On a group of invariances in a class of functions

A class of parametric functions formed by alternating compositions of multivariate polynomials and rectification style monomial maps is studied (the layer-wise exponents are treated as fixed hyperparameters and are not optimized). For this family, nontrivial parametric invariances are identified and characterized, i.e., distinct parameter settings that induce identical input-output maps. A constructive description of the invariance structure is provided, enabling sparse function representations, parameter obfuscation, and potential dimensionality reduction for optimization.

💡 Research Summary

The paper investigates a class of parametric functions built by alternating layers of multivariate polynomials and component‑wise monomial (rectified) maps of the form (·)^α +. The polynomial layers Pℓ are expressed as sums of powers of affine forms, allowing heterogeneous degrees per output. The monomial layers Mℓ apply the same positive exponent αℓ to each coordinate and then add a constant, mimicking a ReLU‑like rectification.

The central contribution is a complete characterization of the invariance group of such models: distinct parameter vectors θ and θ′ that generate identical input‑output maps. The authors first observe that each monomial layer is equivariant with respect to permutations and positive diagonal scalings. Formally, for any permutation matrix P and diagonal matrix D with positive entries, σ_αℓ(PDx)=PD^αℓσ_αℓ(x), where D^αℓ raises each diagonal entry to the power αℓ. Consequently, two basic operations generate the full invariance group:

1. Input linear reparameterization: an arbitrary invertible matrix S₀∈GL(d₀) can be applied to the input, while the first polynomial layer P₁ is pre‑composed with S₀⁻¹. This changes the input coordinate system without affecting the overall function.

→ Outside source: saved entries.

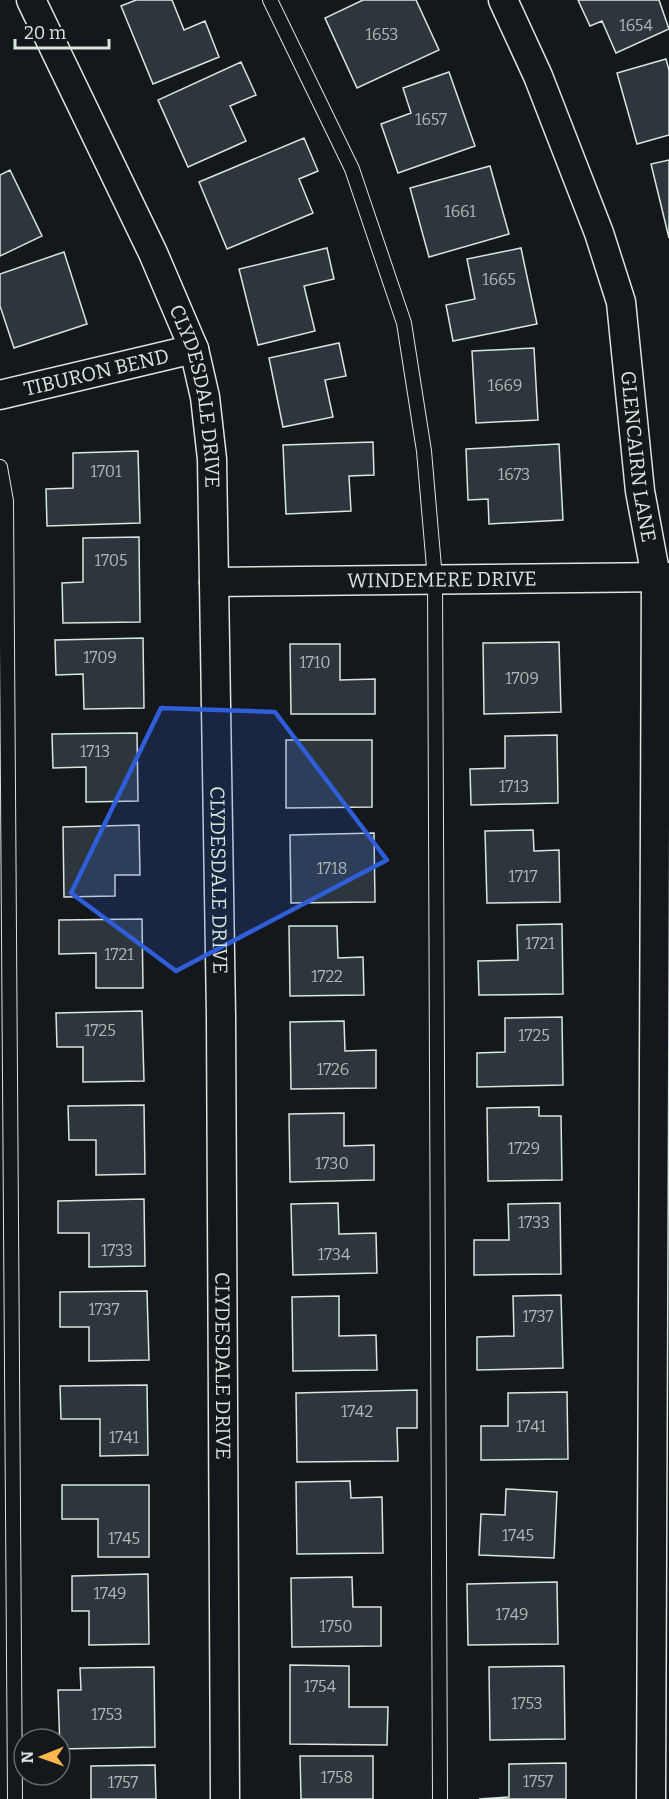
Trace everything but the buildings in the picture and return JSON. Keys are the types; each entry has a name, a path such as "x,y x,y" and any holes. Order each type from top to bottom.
{"street":[{"name":"CLYDESDALE DRIVE","path":"31,0 153,253 194,349 205,398 212,459 221,1028 225,1799"},
{"name":"GLENCAIRN LANE","path":"503,0 538,76 599,232 621,302 640,491 663,577 651,1799"},
{"name":"TIBURON BEND","path":"0,395 194,349"},
{"name":"WINDEMERE DRIVE","path":"214,582 663,577"}],"lane":[{"path":"270,0 352,169 404,323 424,451 435,579 440,1799"},
{"path":"0,467 6,513 15,1799"}],"highlighted area":[{"path":"161,708 275,712 387,860 176,971 71,893"}]}
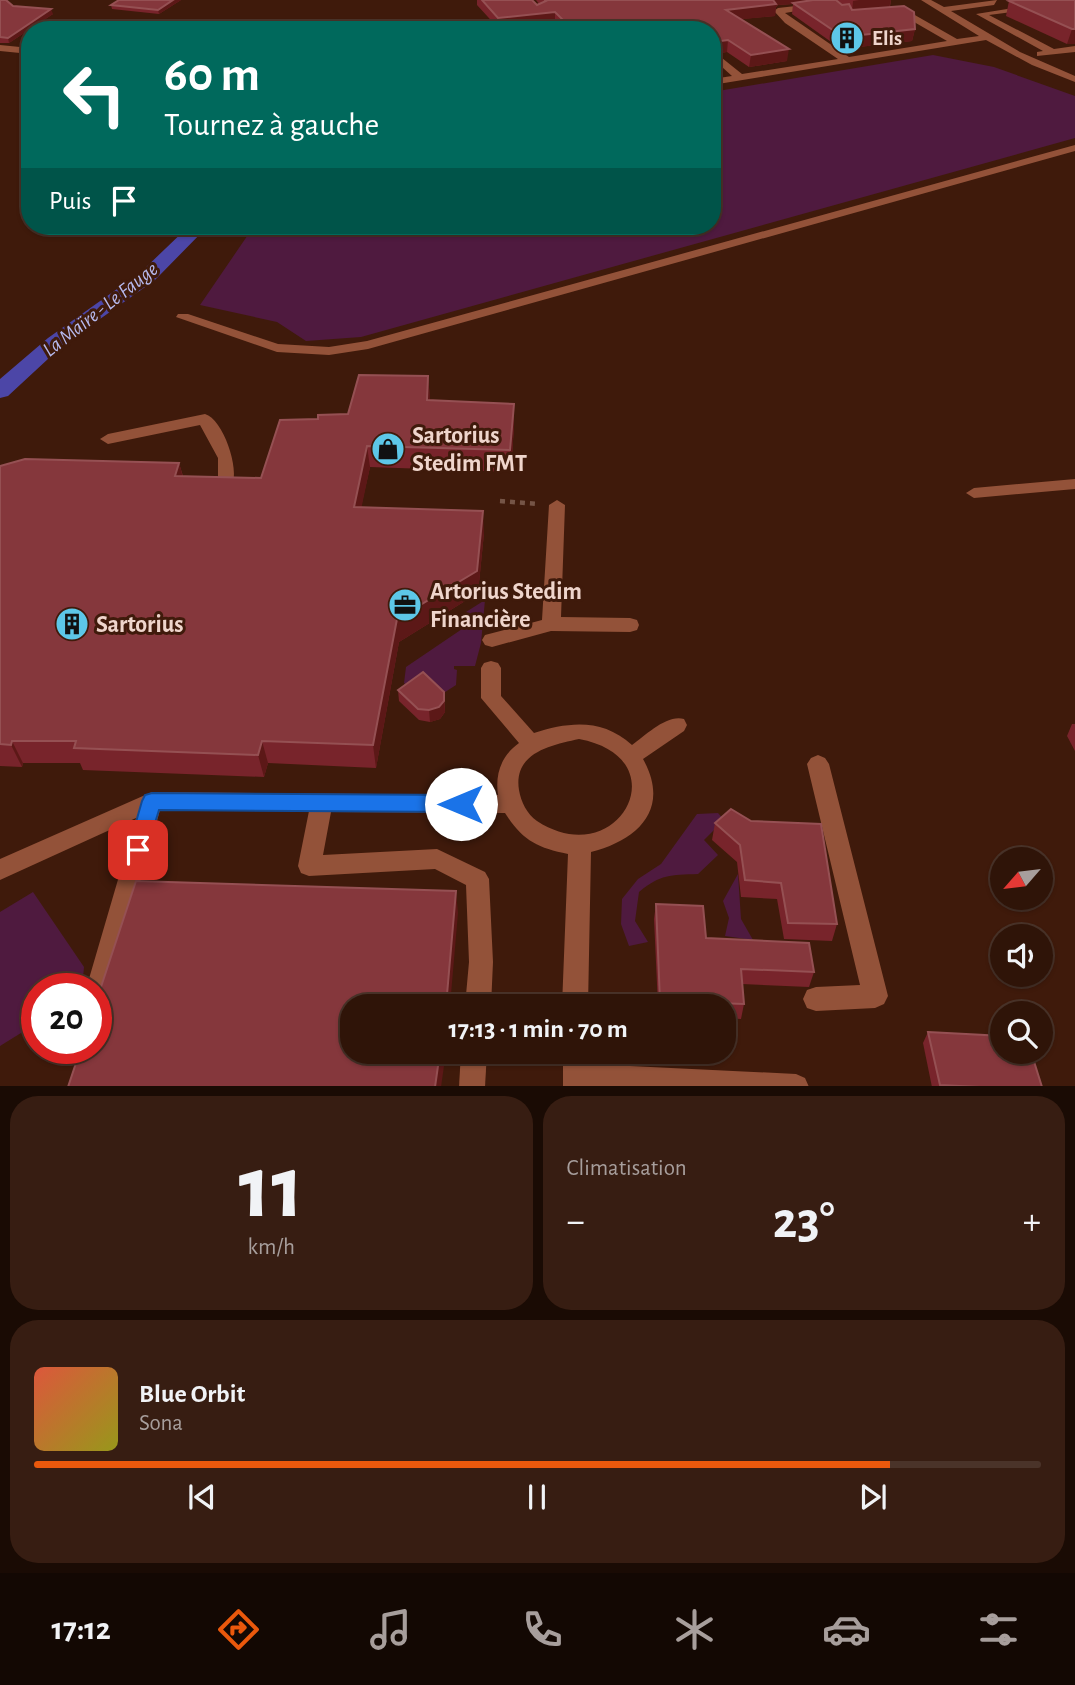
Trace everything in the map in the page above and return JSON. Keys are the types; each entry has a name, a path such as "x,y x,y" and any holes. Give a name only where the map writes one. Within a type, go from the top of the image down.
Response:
{"street":[{"path":"925,0 1020,55 1075,79"},
{"path":"943,10 1008,0"},
{"path":"1052,52 980,14 1075,1"},
{"path":"811,6 778,11 788,21 848,60"},
{"path":"878,15 903,12 956,42"},
{"path":"721,80 989,37"},
{"path":"0,48 21,50"},
{"path":"1020,55 1075,48"},
{"path":"793,55 811,66"},
{"path":"721,61 739,77"},
{"path":"1039,64 1075,61"},
{"path":"183,317 276,348 329,351 368,345 1075,148"},
{"path":"108,439 205,418 226,458 226,482"},
{"path":"974,493 1075,484"},
{"path":"551,624 557,505"},
{"path":"492,640 551,624 630,625"},
{"path":"491,668 491,698 530,742"},
{"path":"630,757 677,725"},
{"path":"579,731 595,734 616,743 630,757 637,765 643,784 643,797 635,816 612,837 580,845 554,842 525,827 509,804 505,793 507,773 515,757 530,742 556,732 579,731"},
{"path":"816,999 875,996 818,764"},
{"path":"0,870 152,801 509,804"},
{"path":"103,973 152,801"},
{"path":"322,803 309,866 437,859 477,879 481,962 479,994"},
{"path":"575,994 580,845"},
{"path":"472,1086 473,1064"},
{"path":"576,1072 663,1083 763,1086"}],"path":[{"path":"500,501 557,505"}],"shaded area":[{"path":"933,55 994,67 1075,96 1075,138 361,337 306,341 277,322 200,305 248,235 721,235 721,90"},
{"path":"485,600 481,643 475,666 454,666 457,670 456,685 439,696 415,692 404,683 406,667 465,627 472,618 466,612"},
{"path":"718,813 724,820 704,840 718,855 698,874 666,877 639,892 635,921 648,942 629,946 621,924 622,899 638,879 661,864 697,814"},
{"path":"738,874 741,919 753,940 725,936 729,918 723,901"},
{"path":"33,892 84,967 83,973 21,973 21,1033 0,1046 0,912"}],"building":[{"path":"0,0 6,0 13,6 51,9 33,21 21,21 21,29 8,38 0,37"},
{"path":"119,0 173,0 158,10 111,5"},
{"path":"482,0 532,0 537,5 545,0 773,0 776,4 726,10 789,49 751,55 728,40 721,41 721,21 564,21 555,12 498,18"},
{"path":"836,0 842,5 849,4 852,10 904,6 914,12 915,29 843,37 793,3"},
{"path":"1075,0 1075,29 1009,1"},
{"path":"359,375 428,376 427,400 514,404 510,450 367,446 354,507 483,511 477,571 397,619 373,745 262,741 258,755 74,748 76,741 12,741 11,745 0,744 0,466 25,459 179,463 175,476 261,478 280,420 318,419 318,415 348,414"},
{"path":"423,672 444,692 444,701 439,707 418,709 398,690"},
{"path":"731,809 751,821 821,824 837,924 788,923 781,883 745,880 740,845 715,823"},
{"path":"136,881 456,891 447,994 340,994 340,1064 438,1064 435,1086 68,1086 76,1064 112,1064 112,973 106,973"},
{"path":"656,904 703,906 706,938 809,943 814,972 741,969 744,1004 736,1004 736,994 660,994"},
{"path":"928,1032 990,1035 990,1064 1035,1064 1042,1086 940,1085"}],"waterway":[{"name":"La Maïre - Le Fauge","path":"0,391 55,342 148,276 190,235"}],"place":[{"name":"Elis","path":"847,38"},
{"name":"Sartorius Stedim FMT","path":"388,449"},
{"name":"Artorius Stedim Financière","path":"405,605"},
{"name":"Sartorius","path":"72,624"}],"route":[{"path":"138,850 152,801 461,804"}]}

2. Inter‑layer permutation/diagonal reparameterization: for each hidden interface ℓ=1,…,L‑1, choose a permutation Π_ℓ and a positive diagonal D_ℓ. Replace P_ℓ by Π_ℓ D₁/α_ℓ ∘ P_ℓ and replace P_{ℓ+1} by (Π_ℓ D_ℓ)⁻¹ ∘ P_{ℓ+1}. The monomial layer M_ℓ then satisfies the equivariance identity, allowing the scaling to be pushed through while the permutation is absorbed into adjacent polynomial layers. The output scaling uses D_ℓ raised to α_ℓ, and the polynomial coefficients (weights w and biases b) are transformed linearly accordingly. Importantly, the degrees r(ℓ)_{j,k} are merely reordered; their numeric values remain unchanged, preserving the functional form.

The authors formalize these transformations using an “ordered‑parameter view.” Each layer’s parameters are collected into an ordered list ϕ(ℓ); permutations reorder the list, diagonal scalings multiply each output’s parameters, and the subsequent layer’s inputs are multiplied by the same diagonal matrix. This yields a concrete algorithm for moving within an equivalence class, demonstrating that a single function can be represented by infinitely many distinct parameter settings.

Building on the invariance structure, the paper proposes an invariance‑aware regularizer minimization. Assuming Frobenius‑norm (or L₁‑norm) penalties on the polynomial weights and biases, the effect of a diagonal scaling D_ℓ on each term can be expressed as a posynomial with exponent γ(ℓ){j,k}=2α_ℓ r(ℓ){j,k}. By treating the diagonal entries d_{ℓ,i}>0 as decision variables, the total regularization cost becomes a geometric program (GP). Constraints such as product‑to‑one anchors or bound constraints on d_{ℓ,i} remain monomial or posynomial, preserving convexity after the standard logarithmic change of variables. Permutations Π_ℓ are fixed (or updated in an outer loop) but do not affect the optimal GP value when symmetric constraints are used, because relabeling of diagonal entries yields the same objective.

Finally, the authors illustrate a privacy‑preserving parameter obfuscation protocol. A client (Alice) masks her input x with a secret invertible matrix R, sending ˜x=Rx to the server (Bob). Bob, using the invariance group, publishes a session‑specific parameter set \hatθ that incorporates Alice’s mask by composing P₁ with R⁻¹. To prevent reuse of cached parameters, Bob also inserts per‑layer sign masks S_ℓ∈{±1} into the monomial layers, exploiting the identity (·)^α+ = (−·)^α−. These masks are absorbed into adjacent polynomial layers using the same push‑through rules, yielding a new parameter set for each session that remains functionally identical while hiding the underlying θ and the sign masks.

In summary, the paper provides a rigorous algebraic description of the invariance group for polynomial‑monomial compositional models, shows how this group can be leveraged to formulate convex regularizer‑minimization problems via geometric programming, and proposes practical applications in model compression, dimensionality reduction, and secure inference. The results deepen our understanding of model identifiability and open avenues for more efficient and privacy‑aware learning in architectures that go beyond standard neural networks.